In October, I hosted a reunion of 13 women, ages 63 to 65. We went to school together in Michigan but we are now scattered across the country. Over dinner, we talked about our experiences as grandmothers, and how they differed from the relationships we had with our grandparents when we were kids.
We found that unlike our grandmothers, many of us were pitching in — financially, physically, and emotionally — to make life more manageable for our children and grandchildren. In our children’s two-parent households, both parents usually work outside the home to earn enough to support their families, leaving little time to nurture a marriage, share dinnertime conversation, or supervise homework. In single-parent families or families of divorce, we are involved at all levels as the lone parent struggles to raise children, deal with custody issues, and hold down a job.
During our weekend, eight of us agreed to continue sharing our grandparenting stories, hoping to be able to help each other discover solutions to sticky situations or at least to find solace from understanding listeners. As our discussions went on, I was surprised to learn how many of my friends’ struggles mirrored my own:
* We help with our children’s mortgage payments, medical bills, day-care and summer-activity fees, school tuitions, and divorce attorney payments. Some of us go to court to support our children through custody hearings.
* We are regular caregivers and carpoolers, often taking on overnight duty, and we are physically exhausted by the effort. But we don’t know how to say no, and we don’t believe our children will understand our limitations.
* We spend long hours on the phone, consoling and, when necessary, cajoling daughters who are overburdened with household chores and full-time jobs, but who still must find time to raise well-balanced, happy children.
* Our daughters don’t trust babysitters and have so little time to spend with their children that they are unwilling to enjoy an evening out with their husbands.
* We’re unhappy seeing processed food served to our grandchildren, as well as late bedtimes, messy rooms, and unmade beds.
* For those of us who are no longer married, the emotional strain of grandparenting is even greater. Our own ex-wives and ex-husbands are grandparents of the same children and we are asked to share uncomfortable holidays or even vacations, just to keep the peace.

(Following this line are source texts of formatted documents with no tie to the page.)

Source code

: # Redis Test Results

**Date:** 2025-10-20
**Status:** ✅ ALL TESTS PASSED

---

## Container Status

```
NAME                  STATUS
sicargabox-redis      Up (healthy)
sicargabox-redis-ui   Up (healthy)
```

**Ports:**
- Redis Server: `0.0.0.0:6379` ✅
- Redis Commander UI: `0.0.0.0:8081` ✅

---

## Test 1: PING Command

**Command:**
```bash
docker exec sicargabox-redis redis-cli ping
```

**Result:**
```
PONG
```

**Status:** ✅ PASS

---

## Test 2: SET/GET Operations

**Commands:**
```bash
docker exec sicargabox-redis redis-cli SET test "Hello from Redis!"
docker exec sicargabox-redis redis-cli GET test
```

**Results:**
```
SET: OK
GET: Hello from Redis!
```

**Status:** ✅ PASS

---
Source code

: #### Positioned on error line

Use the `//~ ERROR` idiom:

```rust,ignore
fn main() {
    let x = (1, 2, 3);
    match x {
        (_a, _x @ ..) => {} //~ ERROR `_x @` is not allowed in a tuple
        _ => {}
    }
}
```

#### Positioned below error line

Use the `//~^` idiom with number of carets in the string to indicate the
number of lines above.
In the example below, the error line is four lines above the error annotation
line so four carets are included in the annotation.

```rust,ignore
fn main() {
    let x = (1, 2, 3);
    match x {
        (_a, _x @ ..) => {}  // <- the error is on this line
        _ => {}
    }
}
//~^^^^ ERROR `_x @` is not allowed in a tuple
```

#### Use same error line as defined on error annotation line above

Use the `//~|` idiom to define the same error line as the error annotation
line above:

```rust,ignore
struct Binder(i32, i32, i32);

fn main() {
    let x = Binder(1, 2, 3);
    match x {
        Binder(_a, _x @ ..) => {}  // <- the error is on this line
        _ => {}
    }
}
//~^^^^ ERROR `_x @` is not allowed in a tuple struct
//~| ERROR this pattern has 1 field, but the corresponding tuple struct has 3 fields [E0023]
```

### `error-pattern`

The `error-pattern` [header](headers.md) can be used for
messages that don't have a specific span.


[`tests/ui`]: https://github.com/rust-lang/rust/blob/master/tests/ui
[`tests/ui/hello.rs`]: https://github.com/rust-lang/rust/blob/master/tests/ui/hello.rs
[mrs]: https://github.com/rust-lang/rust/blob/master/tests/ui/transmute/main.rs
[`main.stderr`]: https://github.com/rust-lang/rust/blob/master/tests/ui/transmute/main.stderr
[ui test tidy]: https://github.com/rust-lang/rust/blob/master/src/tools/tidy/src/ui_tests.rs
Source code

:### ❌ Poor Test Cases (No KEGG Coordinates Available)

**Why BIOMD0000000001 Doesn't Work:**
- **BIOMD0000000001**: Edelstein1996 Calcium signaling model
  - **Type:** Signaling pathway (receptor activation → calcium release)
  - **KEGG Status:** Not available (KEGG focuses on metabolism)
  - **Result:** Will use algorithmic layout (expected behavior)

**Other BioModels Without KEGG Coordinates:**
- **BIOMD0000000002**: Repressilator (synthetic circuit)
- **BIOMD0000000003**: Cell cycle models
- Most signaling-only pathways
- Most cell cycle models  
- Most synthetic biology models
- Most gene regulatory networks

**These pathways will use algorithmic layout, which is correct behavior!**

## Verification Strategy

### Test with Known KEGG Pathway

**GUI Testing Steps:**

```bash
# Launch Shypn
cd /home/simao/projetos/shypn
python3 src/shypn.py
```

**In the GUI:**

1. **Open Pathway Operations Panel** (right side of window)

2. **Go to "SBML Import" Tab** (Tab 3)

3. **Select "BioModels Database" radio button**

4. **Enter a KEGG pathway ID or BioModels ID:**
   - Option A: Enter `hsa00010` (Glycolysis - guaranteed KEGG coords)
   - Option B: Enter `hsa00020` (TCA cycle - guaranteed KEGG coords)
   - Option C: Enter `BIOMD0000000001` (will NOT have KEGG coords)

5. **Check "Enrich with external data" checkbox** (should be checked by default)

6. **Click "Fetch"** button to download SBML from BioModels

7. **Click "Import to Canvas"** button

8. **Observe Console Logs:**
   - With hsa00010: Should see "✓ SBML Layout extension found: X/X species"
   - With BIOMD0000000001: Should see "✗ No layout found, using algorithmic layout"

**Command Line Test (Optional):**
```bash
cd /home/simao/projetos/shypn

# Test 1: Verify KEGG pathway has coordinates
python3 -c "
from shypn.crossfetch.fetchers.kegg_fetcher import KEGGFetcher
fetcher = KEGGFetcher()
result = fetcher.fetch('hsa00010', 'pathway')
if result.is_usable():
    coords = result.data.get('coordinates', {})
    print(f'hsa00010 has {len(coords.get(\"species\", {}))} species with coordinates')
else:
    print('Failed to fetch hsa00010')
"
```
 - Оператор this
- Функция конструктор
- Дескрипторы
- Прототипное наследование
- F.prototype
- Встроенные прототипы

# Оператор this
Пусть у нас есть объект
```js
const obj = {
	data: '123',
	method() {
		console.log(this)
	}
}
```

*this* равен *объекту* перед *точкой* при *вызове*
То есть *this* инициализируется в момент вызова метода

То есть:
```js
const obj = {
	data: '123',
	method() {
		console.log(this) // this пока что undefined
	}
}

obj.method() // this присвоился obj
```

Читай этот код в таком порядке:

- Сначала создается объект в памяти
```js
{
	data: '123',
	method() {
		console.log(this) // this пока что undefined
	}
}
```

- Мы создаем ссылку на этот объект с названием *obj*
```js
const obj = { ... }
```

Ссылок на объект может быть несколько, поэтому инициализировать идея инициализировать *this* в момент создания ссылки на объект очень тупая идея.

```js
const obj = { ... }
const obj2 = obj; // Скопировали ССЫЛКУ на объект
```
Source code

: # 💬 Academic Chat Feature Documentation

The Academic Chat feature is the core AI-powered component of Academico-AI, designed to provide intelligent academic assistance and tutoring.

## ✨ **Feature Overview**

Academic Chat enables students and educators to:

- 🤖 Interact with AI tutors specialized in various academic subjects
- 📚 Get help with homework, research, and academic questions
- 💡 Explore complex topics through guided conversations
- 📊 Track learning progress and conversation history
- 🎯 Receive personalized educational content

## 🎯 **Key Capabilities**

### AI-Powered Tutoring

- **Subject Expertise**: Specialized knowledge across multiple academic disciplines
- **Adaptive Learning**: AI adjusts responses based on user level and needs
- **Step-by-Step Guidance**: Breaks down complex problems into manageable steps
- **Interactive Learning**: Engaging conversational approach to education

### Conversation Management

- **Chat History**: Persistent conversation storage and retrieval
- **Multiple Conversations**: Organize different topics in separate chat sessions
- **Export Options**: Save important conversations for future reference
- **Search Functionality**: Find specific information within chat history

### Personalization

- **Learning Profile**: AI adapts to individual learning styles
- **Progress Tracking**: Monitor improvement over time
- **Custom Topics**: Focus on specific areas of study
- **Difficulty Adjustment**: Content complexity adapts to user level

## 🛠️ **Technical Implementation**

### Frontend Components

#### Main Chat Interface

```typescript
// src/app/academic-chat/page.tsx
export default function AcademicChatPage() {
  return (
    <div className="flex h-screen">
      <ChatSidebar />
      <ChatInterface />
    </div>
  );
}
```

* Most of all, I was surprised to discover how many of us had adversarial relationships with our children’s spouses. Many of us told stories about ongoing efforts to work around challenging situations just to stay involved with our grandchildren.
Real life, real struggles
We all had stories to share and my own was similar to many of the others: My husband and I have six grandchildren in all. My daughter is a divorced attorney, working long hours to establish her own firm. She has a boy and a girl but is challenged by co-parenting issues. My son, Mark, also has a boy and a girl. He is a stay-at-home dad; his wife frequently stays late at the office and works on the weekends. I also have an adopted daughter who married a man 25 years her senior and became an instant grandmother on her wedding day. My husband’s son lives in Tennessee; his wife has a little girl from her first marriage; they have a two-year-old son together. My husband and I have a different relationship with each of these families and we constantly analyze our efforts to love and support each one. He thinks I am too involved with my children and grandchildren; I don’t think he is involved enough.
My friend Sally has an unmarried daughter in New York, and a divorced daughter, Christine, who is raising three little boys here in California. Sally was widowed in her early thirties. She stayed in Detroit to raise her children, with financial support from her family and emotional support from her husband’s. Now Sally’s three grandsons need her help. She helped her daughter pay for a messy divorce, including a court battle to win full custody of her boys after their father used cocaine in front of them. Christine works part time but receives no child support and relies on her mother for help with her bills. Sally visits frequently, but now has medical problems to deal with and isn’t sure how long she will be able to support both her grandsons and herself in a recession.
Another friend, Elizabeth, has two grown sons by a husband who left her years ago. She has remarried, but continues to struggle with bipolar issues and worries that she failed her sons during their formative years. Her older son has worked in Asia for years and lives in China with his Australian wife and their three children. Elizabeth struggles to have a meaningful relationship with her aloof daughter-in-law, Katie. Annual visits of ten days are hardly enough time to connect with the children or establish a friendship with Katie. She has a visit scheduled this month; she promised to let us know how it goes.
Grandparents for better or for worse
By the time most of us became grandparents, we were healthier and more productive citizens than our own parents were at the same age. That is a good thing, but many of us stay in the workforce far longer than our parents did, and it is a challenge to balance the physical demands on us to be involved grandparents and still maintain our careers. We worry about our finances but remain committed to helping our grandchildren financially for as long as we can.
For this group of old friends, “being there” as a grandparent means far more than birthday gifts and occasional visits. We never expected to be so caught up in the lives of our adult children or to be such a major factor in raising grandchildren. It’s not always easy, but honestly, we love each opportunity our involvement provides.